> Spelling is conventional and spelling and alphabet changes don't necessarily correspond to anything meaningful in the spoken language
On the contrary, spelling is highly idiosyncratic until the 18th century, and until then it was tightly correlated to the sounds of spoken language. Shakespeare didn't even HIMSELF have one way of spelling his own last name. That's how non-conventional spelling was until pretty recently.
You can even see it in these examples, words like "maiſter" in IIRC the 1300s example. Which becomes "master" later in English, but remains Mäster in Frisian (the closest Germanic language to English) and is also mäster in Swedish.
I think you are missing my point. Just because spelling can be inconsistent doesn't mean it's not conventional.
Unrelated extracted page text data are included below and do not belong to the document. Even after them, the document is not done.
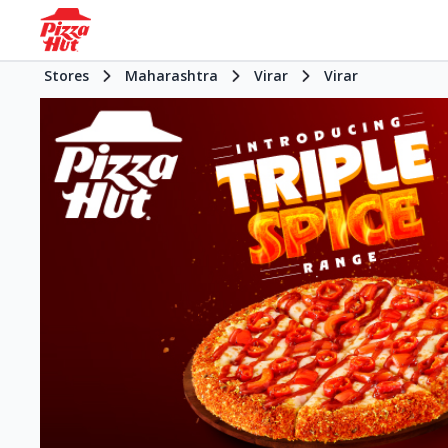
Stores
Maharashtra
Virar
Virar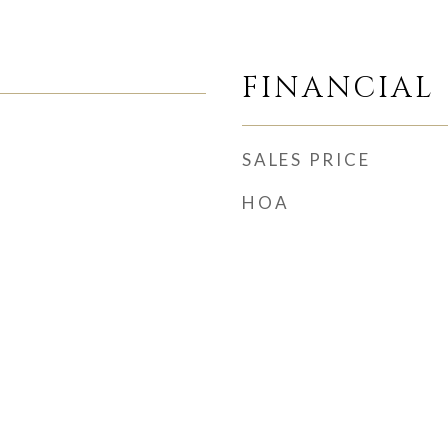
FINANCIAL
SALES PRICE
HOA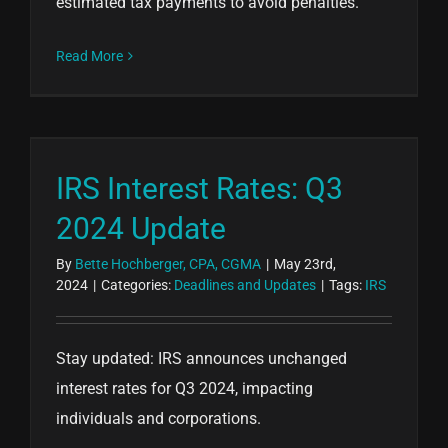
estimated tax payments to avoid penalties.
Read More
IRS Interest Rates: Q3
2024 Update
By
Bette Hochberger, CPA, CGMA
|
May 23rd,
2024
|
Categories:
Deadlines and Updates
|
Tags:
IRS
Stay updated: IRS announces unchanged
interest rates for Q3 2024, impacting
individuals and corporations.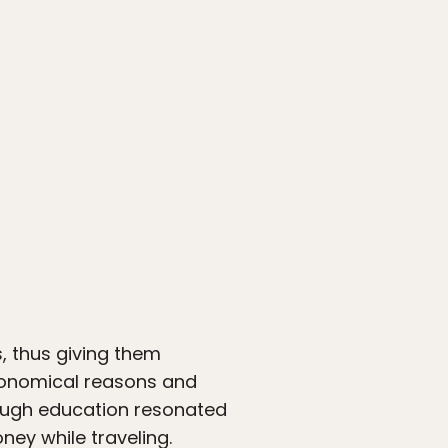
s, thus giving them
economical reasons and
hrough education resonated
ney while traveling.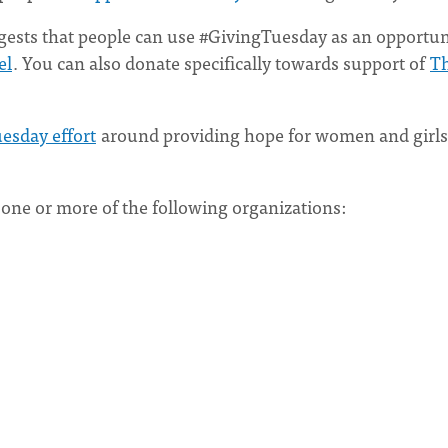
ggests that people can use #GivingTuesday as an opportun
el
. You can also donate specifically towards support of
T
esday effort
around providing hope for women and girls
o one or more of the following organizations: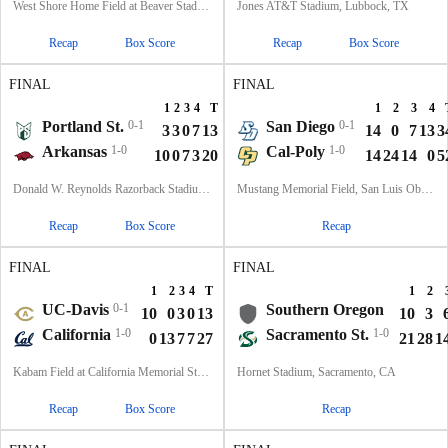
West Shore Home Field at Beaver Stadium, University Park, PA
Jones AT&T Stadium, Lubbock, TX
Recap
Box Score
Recap
Box Score
FINAL
FINAL
1
2
3
4
T
1
2
3
4
Portland St.
0-1
San Diego
0-1
3
3
0
7
13
14
0
7
13
3
Arkansas
1-0
Cal-Poly
1-0
10
0
7
3
20
14
24
14
0
5
Donald W. Reynolds Razorback Stadium, Fayetteville, AR
Mustang Memorial Field, San Luis Obispo, CA
Recap
Box Score
Recap
FINAL
FINAL
1
2
3
4
T
1
2
UC-Davis
0-1
Southern Oregon
10
0
3
0
13
10
3
California
1-0
Sacramento St.
1-0
0
13
7
7
27
21
28
1
Kabam Field at California Memorial Stadium, Berkeley, CA
Hornet Stadium, Sacramento, CA
Recap
Box Score
Recap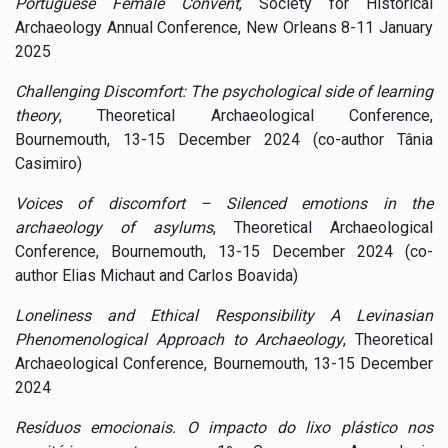
Portuguese Female Convent
, Society for Historical
Archaeology Annual Conference, New Orleans 8-11 January
2025
Challenging Discomfort: The psychological side of learning
theory
, Theoretical Archaeological Conference,
Bournemouth, 13-15 December 2024 (co-author Tânia
Casimiro)
Voices of discomfort – Silenced emotions in the
archaeology of asylums
, Theoretical Archaeological
Conference, Bournemouth, 13-15 December 2024 (co-
author Elias Michaut and Carlos Boavida)
Loneliness and Ethical Responsibility A Levinasian
Phenomenological Approach to Archaeology
, Theoretical
Archaeological Conference, Bournemouth, 13-15 December
2024
Resíduos emocionais. O impacto do lixo plástico nos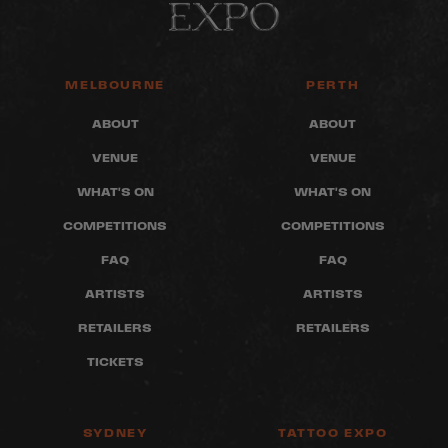
MELBOURNE
PERTH
ABOUT
ABOUT
VENUE
VENUE
WHAT'S ON
WHAT'S ON
COMPETITIONS
COMPETITIONS
FAQ
FAQ
ARTISTS
ARTISTS
RETAILERS
RETAILERS
TICKETS
SYDNEY
TATTOO EXPO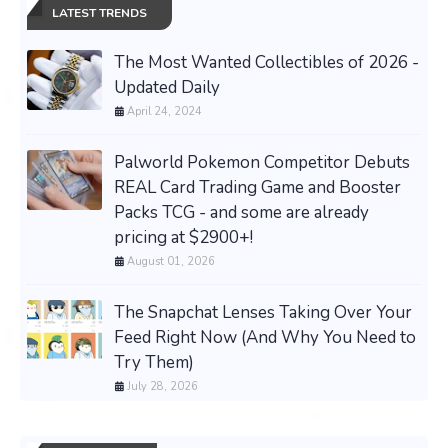
LATEST TRENDS
The Most Wanted Collectibles of 2026 -
Updated Daily
April 24, 2024
Palworld Pokemon Competitor Debuts
REAL Card Trading Game and Booster
Packs TCG - and some are already
pricing at $2900+!
August 01, 2026
The Snapchat Lenses Taking Over Your
Feed Right Now (And Why You Need to
Try Them)
July 28, 2026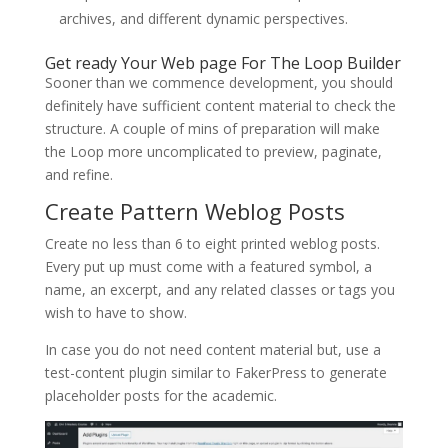
archives, and different dynamic perspectives.
Get ready Your Web page For The Loop Builder
Sooner than we commence development, you should
definitely have sufficient content material to check the
structure. A couple of mins of preparation will make
the Loop more uncomplicated to preview, paginate,
and refine.
Create Pattern Weblog Posts
Create no less than 6 to eight printed weblog posts.
Every put up must come with a featured symbol, a
name, an excerpt, and any related classes or tags you
wish to have to show.
In case you do not need content material but, use a
test-content plugin similar to FakerPress to generate
placeholder posts for the academic.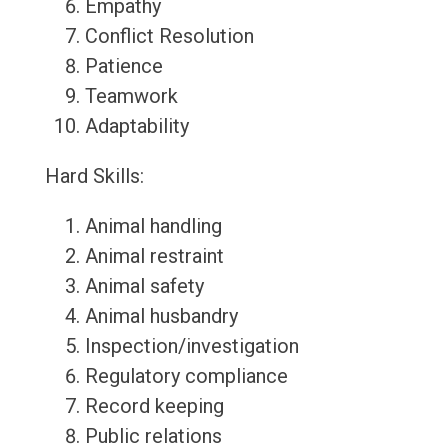
Empathy
Conflict Resolution
Patience
Teamwork
Adaptability
Hard Skills:
Animal handling
Animal restraint
Animal safety
Animal husbandry
Inspection/investigation
Regulatory compliance
Record keeping
Public relations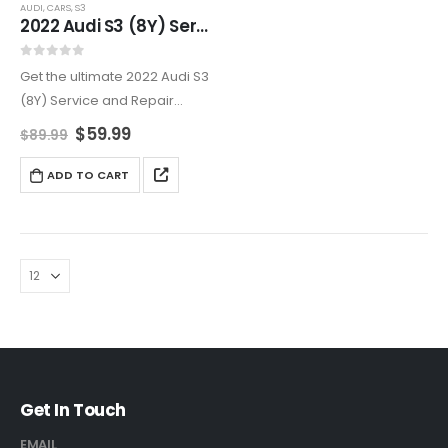
AUDI
,
CARS
,
S3
2022 Audi S3 (8Y) Service And Repair Manual
0
out of 5
Get the ultimate 2022 Audi S3
(8Y) Service and Repair
Manual for all your
$
59.99
$
89.99
maintenance and repair
needs. From engine and
ADD TO CART
transmission service to
electrical system
troubleshooting, this manual
provides…
Get In Touch
EMAIL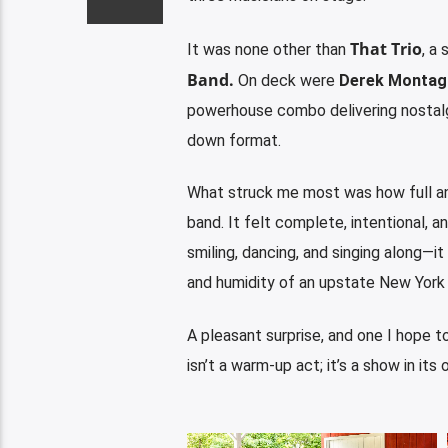
That Trio
It was none other than
, a
Band
.
On deck were
Derek Montag
powerhouse combo delivering nostalgi
down format.
What struck me most was how
full 
band. It felt complete, intentional, a
smiling, dancing, and singing along—it
and humidity of an upstate New York
A pleasant surprise, and one I hope t
isn’t a warm-up act; it’s a show in its 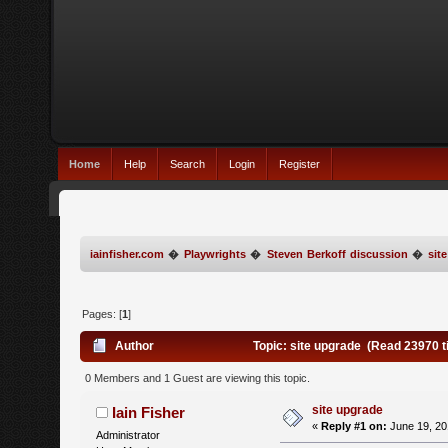
Home
Help
Search
Login
Register
iainfisher.com
�
Playwrights
�
Steven Berkoff discussion
�
sit
Pages: [
1
]
Author
Topic: site upgrade (Read 23970 
0 Members and 1 Guest are viewing this topic.
site upgrade
Iain Fisher
«
Reply #1 on:
June 19, 20
Administrator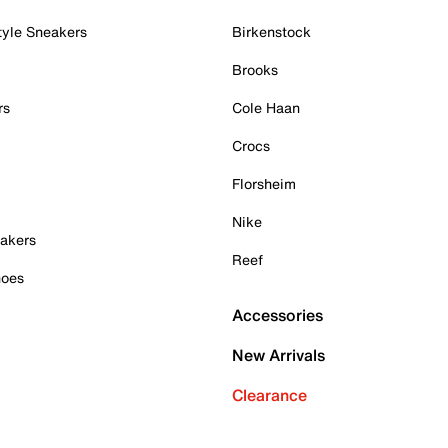
tyle Sneakers
Birkenstock
Brooks
rs
Cole Haan
Crocs
Florsheim
Nike
akers
Reef
hoes
Accessories
New Arrivals
Clearance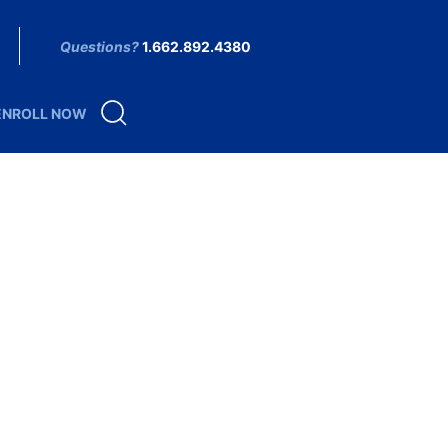
Questions?
1.662.892.4380
ENROLL NOW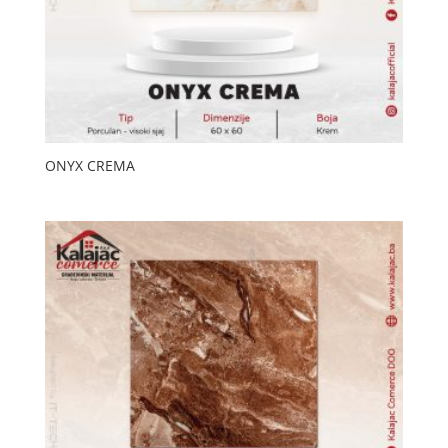
ONYX CREMA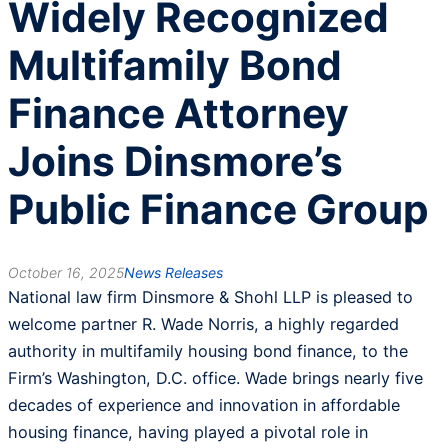
Widely Recognized
Multifamily Bond
Finance Attorney
Joins Dinsmore’s
Public Finance Group
October 16, 2025
News Releases
National law firm Dinsmore & Shohl LLP is pleased to
welcome partner R. Wade Norris, a highly regarded
authority in multifamily housing bond finance, to the
Firm’s Washington, D.C. office. Wade brings nearly five
decades of experience and innovation in affordable
housing finance, having played a pivotal role in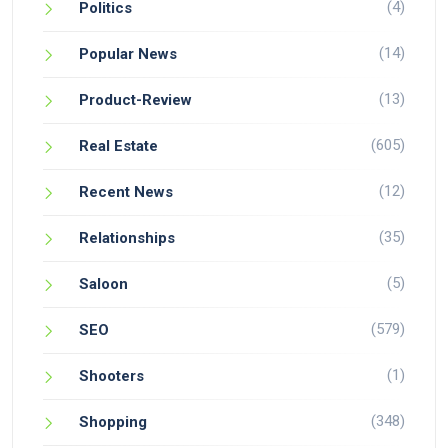
(4)
Politics
(14)
Popular News
(13)
Product-Review
(605)
Real Estate
(12)
Recent News
(35)
Relationships
(5)
Saloon
(579)
SEO
(1)
Shooters
(348)
Shopping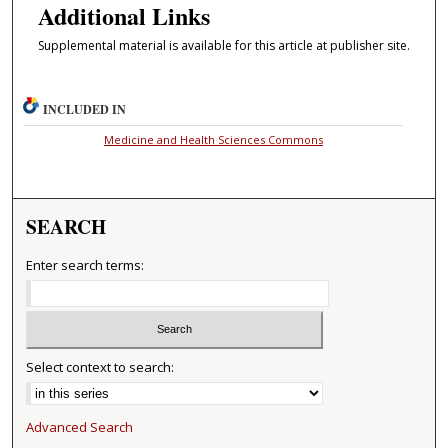
Additional Links
Supplemental material is available for this article at publisher site.
INCLUDED IN
Medicine and Health Sciences Commons
SEARCH
Enter search terms:
Select context to search:
Advanced Search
We agree that certain letters and combinations of letters correspond to certain sounds--that's a convention. We could just as easily remap the letters in our alphabet to entirely different sounds from the ones they represent today and the resulting written text would be, on the surface, entirely incomprehensible, because we no longer understand the conventions being used.
In this particular case, there are several glyphs used in the older texts which we don't use any more today, which makes the older text both appear more "different" and, for most people, harder to read. But this is an artificial source of difficulty in this case. I acknowledge your point that some other spelling differences track pronunciation differences but this isn't always true.
As far as pronunciation changes that aren't captured in spelling changes, this is true most obviously for a lot of words whose spelling standardized during or before the Great Vowel Shift, like "day".